Reasons for Use of NBTs
Intervention as the default option.
“The long-held perception of death as treatment failure still leads to prolongation of treatment,” note the authors. “Admission to an acute hospital and prevention of death through clinical intervention are often the default positions, whether a patient has a reversible component to their disease or whether they are at their natural end of life.”
Unrealistic societal expectation of survival due to technological advances.
“Advances in medical technology have fueled unrealistic expectations of the healing power of doctors and the tools at their disposal. This is particularly the case in the treatment of the elderly,” write the authors.
Family pressure for physicians to “try everything possible.”
The authors explain, “According to clinicians, family requests to continue treating their elderly relative at the end of their life—due to poor acceptance of prognosis, cultural beliefs and disagreements with medical decisions—are the main reason for provision of non-beneficial treatment.”
Prognostic uncertainty.
“Patients and families, if they ask, are entitled to the truth about the approximate time they have remaining, even when it contains an element of uncertainty, which of course also needs to be explained,” comment the authors. “The exact percentage chance of survival or number of months or days to death may not be as important as the full understanding of the concept of an impending death.”
Lack of communication between patients/families and their physicians about end-of-life care wishes.
“Holding a timely and honest conversation with an opportunity for questions empowers patients and families to put a stop to non-beneficial treatments when medicine cannot offer anything further,” state the authors. “This does not mean clinicians or families are abandoning their patient.”

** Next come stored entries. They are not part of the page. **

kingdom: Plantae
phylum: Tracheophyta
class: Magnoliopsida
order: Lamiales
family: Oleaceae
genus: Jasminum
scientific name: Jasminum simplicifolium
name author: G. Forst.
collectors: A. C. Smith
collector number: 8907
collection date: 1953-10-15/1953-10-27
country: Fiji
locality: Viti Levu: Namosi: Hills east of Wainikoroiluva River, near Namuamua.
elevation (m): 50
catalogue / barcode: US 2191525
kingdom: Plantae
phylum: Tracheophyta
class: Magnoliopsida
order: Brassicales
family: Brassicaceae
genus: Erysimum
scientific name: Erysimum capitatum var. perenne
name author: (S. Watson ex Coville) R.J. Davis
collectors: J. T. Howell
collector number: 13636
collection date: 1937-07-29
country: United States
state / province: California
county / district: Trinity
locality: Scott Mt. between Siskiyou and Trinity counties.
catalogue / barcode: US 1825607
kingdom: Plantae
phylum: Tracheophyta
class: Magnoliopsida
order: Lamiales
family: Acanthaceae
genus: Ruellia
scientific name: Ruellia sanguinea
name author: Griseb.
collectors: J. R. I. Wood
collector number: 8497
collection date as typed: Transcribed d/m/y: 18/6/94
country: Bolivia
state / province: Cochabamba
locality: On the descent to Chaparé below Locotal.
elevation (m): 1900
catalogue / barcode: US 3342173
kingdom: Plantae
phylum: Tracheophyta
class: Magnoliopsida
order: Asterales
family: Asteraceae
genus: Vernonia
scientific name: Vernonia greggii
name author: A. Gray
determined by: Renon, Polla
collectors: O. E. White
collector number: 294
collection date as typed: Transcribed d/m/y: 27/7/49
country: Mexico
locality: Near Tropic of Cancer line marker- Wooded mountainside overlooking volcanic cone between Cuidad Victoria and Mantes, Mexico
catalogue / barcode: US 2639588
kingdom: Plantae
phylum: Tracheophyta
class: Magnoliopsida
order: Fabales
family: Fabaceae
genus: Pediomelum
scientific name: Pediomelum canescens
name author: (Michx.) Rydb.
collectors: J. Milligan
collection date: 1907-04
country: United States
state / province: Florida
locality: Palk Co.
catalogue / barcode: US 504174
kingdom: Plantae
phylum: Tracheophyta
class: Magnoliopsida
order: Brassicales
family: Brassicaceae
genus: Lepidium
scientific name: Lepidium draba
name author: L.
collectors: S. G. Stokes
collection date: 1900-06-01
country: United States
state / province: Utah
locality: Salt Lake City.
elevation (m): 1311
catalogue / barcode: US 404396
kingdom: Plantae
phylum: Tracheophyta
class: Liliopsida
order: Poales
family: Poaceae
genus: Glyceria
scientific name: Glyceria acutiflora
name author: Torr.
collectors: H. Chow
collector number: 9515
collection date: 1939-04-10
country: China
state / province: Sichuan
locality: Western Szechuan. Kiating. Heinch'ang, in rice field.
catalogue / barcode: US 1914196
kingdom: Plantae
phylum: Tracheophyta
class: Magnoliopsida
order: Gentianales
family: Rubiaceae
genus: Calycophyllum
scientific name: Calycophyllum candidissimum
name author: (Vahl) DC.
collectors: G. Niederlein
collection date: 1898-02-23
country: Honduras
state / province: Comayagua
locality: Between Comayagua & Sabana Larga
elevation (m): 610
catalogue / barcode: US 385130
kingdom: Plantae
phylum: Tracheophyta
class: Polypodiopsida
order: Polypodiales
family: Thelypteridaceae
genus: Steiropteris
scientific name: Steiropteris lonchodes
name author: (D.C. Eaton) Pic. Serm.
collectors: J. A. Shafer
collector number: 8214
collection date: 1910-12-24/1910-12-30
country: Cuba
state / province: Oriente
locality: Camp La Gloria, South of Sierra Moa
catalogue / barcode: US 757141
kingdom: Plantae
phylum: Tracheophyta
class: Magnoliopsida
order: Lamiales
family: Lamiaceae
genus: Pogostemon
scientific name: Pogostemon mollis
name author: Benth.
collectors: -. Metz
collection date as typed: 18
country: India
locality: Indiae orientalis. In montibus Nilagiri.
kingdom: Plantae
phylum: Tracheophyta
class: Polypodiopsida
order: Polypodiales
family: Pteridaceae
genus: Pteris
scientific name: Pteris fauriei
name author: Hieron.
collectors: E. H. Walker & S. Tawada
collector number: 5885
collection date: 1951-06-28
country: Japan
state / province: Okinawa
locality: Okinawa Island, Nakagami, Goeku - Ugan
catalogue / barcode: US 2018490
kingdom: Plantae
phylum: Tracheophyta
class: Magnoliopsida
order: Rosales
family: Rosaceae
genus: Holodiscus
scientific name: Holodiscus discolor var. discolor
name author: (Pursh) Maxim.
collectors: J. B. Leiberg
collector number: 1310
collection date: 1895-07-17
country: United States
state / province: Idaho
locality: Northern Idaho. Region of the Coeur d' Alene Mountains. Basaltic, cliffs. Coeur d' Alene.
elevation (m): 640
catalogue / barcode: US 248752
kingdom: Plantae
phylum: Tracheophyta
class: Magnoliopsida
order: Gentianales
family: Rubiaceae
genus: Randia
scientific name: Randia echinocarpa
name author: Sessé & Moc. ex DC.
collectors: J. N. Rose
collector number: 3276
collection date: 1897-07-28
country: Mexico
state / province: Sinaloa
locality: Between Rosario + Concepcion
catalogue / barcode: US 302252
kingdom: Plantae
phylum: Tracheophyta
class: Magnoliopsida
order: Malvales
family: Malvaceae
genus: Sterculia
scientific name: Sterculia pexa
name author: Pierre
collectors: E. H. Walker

Source: “Non-Beneficial Treatments in Hospital at the End of Life: A Systematic Review on Extent of the Problem,” International Journal for Quality in Health Care; Epub ahead of print, June 27, 2016; DOI: 10.1093/intqhc/mzw060. Cardona-Morrell M, et al; The Simpson Centre for Health Services Research, SWS Clinical School and the Ingham Institute for Applied Medical Research, The University of New South Wales, Sydney, Australia.